- Page images and extracted text

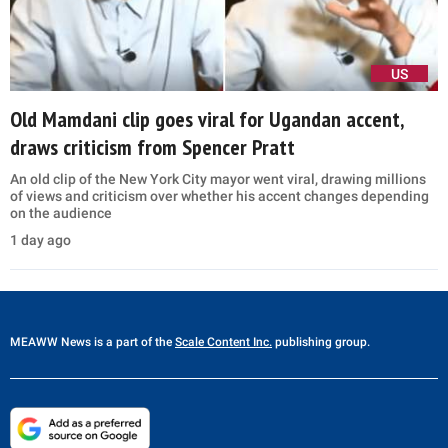
US
Old Mamdani clip goes viral for Ugandan accent,
draws criticism from Spencer Pratt
An old clip of the New York City mayor went viral, drawing millions
of views and criticism over whether his accent changes depending
on the audience
1 day ago
MEAWW News
is a part of the
Scale Content Inc.
publishing group.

- Your goal
Could you return every line from the entries above in which the string "criticism" occurs?

- Exercise result
draws criticism from Spencer Pratt
of views and criticism over whether his accent changes depending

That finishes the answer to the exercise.